• WHAT TO WORK ON: Check every line of the entries that follow, and copy the ones containing "Weitere".

(Dataset entries)
○ ○ ○ ○ ○
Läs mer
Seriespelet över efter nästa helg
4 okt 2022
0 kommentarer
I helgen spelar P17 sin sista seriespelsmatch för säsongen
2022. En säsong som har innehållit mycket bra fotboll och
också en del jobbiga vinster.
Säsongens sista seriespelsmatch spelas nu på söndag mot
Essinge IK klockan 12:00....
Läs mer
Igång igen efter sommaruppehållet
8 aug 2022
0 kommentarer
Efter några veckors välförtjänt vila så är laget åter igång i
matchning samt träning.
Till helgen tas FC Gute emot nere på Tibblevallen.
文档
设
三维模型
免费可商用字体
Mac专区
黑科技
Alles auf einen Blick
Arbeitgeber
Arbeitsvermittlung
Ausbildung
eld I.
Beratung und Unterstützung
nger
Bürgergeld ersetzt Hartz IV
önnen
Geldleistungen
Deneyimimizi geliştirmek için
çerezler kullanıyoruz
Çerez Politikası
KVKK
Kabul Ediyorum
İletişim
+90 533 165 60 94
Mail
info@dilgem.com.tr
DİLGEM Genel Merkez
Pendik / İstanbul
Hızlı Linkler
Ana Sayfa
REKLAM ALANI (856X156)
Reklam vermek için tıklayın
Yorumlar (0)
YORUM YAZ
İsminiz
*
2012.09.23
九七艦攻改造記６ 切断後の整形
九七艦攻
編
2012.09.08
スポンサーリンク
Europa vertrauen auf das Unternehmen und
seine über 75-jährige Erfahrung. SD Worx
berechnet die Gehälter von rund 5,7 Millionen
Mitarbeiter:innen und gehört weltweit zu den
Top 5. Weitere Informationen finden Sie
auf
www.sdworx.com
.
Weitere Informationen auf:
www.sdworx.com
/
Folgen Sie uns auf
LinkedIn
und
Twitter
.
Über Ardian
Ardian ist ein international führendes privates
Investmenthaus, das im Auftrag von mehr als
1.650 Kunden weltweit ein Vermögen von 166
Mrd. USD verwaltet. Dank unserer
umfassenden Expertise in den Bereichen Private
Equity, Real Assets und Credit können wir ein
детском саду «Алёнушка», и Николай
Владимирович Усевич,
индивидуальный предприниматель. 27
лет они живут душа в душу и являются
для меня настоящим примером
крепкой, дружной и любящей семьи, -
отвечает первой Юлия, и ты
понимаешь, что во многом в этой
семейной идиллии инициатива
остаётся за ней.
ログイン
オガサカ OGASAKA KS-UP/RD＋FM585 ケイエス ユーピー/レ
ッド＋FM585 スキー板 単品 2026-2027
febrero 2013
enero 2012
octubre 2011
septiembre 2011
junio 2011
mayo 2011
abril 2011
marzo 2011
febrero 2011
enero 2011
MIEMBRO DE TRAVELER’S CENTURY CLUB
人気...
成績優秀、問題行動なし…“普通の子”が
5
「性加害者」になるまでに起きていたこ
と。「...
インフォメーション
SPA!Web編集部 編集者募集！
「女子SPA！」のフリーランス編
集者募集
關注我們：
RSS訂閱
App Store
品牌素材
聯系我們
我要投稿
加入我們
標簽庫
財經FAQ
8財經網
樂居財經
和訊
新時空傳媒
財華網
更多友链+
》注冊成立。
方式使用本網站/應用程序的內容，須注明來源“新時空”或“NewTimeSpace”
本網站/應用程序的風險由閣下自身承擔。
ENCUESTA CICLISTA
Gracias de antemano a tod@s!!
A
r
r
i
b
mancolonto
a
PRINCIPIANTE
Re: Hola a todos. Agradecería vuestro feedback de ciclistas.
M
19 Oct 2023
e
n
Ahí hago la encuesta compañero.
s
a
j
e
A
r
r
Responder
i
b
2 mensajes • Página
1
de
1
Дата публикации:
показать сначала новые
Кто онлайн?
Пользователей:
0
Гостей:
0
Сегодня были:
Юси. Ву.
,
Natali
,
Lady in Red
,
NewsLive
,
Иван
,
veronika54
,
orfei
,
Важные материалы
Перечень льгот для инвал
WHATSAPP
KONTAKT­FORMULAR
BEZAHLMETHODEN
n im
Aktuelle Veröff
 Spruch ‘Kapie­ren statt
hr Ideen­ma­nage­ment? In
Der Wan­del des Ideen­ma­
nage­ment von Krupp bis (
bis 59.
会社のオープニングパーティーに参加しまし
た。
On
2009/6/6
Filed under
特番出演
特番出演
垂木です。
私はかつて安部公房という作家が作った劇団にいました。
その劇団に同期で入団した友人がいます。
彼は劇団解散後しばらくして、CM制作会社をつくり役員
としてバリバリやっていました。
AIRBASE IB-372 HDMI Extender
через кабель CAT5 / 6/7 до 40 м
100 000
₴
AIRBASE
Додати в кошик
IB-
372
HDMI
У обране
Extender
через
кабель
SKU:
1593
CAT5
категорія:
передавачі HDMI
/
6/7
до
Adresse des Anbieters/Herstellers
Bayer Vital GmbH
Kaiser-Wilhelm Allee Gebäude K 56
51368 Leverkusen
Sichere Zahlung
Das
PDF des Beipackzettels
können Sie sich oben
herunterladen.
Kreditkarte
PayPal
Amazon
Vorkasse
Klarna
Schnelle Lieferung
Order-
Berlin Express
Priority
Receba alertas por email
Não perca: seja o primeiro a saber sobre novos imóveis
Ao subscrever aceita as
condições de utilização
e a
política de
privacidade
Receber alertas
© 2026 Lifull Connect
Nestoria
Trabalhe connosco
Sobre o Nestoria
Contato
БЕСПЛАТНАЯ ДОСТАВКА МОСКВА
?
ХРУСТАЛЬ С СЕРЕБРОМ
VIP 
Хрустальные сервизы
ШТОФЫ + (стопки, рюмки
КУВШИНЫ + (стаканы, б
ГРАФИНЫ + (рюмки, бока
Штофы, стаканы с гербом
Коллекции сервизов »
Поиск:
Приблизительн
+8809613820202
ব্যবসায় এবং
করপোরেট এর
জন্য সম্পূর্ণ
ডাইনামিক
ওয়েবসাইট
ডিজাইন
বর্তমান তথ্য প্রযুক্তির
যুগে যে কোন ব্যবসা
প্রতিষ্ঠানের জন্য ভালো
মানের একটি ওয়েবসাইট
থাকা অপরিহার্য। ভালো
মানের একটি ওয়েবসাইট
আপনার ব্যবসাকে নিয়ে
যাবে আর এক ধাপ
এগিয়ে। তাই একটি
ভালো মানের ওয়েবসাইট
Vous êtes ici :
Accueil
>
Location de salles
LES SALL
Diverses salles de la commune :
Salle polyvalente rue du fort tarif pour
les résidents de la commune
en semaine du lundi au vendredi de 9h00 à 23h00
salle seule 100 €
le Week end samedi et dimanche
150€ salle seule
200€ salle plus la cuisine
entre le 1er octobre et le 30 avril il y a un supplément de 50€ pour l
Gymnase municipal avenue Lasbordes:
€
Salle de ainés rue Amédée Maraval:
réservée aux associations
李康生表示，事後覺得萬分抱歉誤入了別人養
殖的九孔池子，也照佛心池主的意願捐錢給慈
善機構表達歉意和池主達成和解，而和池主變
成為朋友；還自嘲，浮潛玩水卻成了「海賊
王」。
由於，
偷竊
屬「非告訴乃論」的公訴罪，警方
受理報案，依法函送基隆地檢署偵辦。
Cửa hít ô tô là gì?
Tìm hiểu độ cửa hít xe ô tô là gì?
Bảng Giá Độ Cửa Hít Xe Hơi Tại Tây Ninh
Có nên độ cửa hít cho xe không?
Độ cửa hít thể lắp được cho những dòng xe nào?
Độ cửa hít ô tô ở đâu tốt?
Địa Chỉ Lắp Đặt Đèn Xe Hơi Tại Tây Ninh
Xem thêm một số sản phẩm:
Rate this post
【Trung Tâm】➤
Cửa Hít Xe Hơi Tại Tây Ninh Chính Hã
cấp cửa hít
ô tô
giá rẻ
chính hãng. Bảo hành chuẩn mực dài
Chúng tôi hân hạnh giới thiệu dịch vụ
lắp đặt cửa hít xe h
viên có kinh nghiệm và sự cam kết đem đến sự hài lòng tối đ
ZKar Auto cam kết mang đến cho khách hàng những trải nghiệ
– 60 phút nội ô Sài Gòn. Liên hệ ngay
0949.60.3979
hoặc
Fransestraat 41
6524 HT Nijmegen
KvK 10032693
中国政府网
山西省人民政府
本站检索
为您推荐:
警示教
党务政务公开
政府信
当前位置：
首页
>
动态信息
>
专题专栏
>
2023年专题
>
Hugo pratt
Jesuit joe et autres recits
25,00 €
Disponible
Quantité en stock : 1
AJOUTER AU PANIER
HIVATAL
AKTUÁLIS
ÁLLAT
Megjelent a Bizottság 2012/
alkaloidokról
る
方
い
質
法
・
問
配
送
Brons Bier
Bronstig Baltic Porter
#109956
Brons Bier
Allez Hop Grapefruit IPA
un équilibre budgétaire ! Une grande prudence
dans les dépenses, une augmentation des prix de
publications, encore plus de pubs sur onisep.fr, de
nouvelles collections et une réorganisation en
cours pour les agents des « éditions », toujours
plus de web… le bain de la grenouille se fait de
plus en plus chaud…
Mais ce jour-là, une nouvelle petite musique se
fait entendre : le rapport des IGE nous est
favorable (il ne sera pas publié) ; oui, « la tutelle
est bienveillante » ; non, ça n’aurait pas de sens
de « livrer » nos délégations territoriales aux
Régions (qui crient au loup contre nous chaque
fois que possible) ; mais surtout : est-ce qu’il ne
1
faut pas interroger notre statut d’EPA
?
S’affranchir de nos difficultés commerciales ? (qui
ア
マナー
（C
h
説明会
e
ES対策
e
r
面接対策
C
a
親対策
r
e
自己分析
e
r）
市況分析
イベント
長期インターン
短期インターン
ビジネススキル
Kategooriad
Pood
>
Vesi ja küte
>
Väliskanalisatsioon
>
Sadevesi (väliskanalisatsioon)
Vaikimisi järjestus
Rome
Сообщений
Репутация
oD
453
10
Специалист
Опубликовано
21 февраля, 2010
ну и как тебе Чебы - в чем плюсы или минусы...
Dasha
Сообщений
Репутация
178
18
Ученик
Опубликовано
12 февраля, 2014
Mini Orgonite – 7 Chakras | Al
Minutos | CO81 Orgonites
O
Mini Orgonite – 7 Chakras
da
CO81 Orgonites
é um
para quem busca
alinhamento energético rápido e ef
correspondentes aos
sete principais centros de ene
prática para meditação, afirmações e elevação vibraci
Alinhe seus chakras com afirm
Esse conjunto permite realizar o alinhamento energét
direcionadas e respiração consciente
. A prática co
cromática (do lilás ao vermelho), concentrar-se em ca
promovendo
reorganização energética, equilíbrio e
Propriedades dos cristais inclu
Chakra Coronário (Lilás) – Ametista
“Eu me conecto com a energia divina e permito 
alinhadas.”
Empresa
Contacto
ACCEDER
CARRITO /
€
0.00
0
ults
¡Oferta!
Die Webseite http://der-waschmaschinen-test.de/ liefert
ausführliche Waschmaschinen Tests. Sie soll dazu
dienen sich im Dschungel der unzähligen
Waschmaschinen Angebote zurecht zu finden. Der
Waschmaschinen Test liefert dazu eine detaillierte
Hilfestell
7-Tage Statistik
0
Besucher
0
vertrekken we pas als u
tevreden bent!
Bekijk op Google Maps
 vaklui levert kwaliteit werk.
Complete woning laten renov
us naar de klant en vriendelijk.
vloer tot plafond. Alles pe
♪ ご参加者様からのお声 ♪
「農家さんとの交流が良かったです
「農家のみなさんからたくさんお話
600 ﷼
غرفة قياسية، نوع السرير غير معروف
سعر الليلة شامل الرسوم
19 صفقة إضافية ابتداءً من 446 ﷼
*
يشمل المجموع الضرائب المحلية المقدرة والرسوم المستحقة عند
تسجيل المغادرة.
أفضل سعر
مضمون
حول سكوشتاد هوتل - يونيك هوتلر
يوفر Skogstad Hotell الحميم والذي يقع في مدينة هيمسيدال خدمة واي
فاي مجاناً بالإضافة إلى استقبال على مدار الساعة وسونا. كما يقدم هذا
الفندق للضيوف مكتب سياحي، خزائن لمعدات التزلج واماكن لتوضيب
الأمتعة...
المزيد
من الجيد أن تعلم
○ ○ ○ ○ ○
• TASK SOLUTION:
Top 5. Weitere Informationen finden Sie
Weitere Informationen auf:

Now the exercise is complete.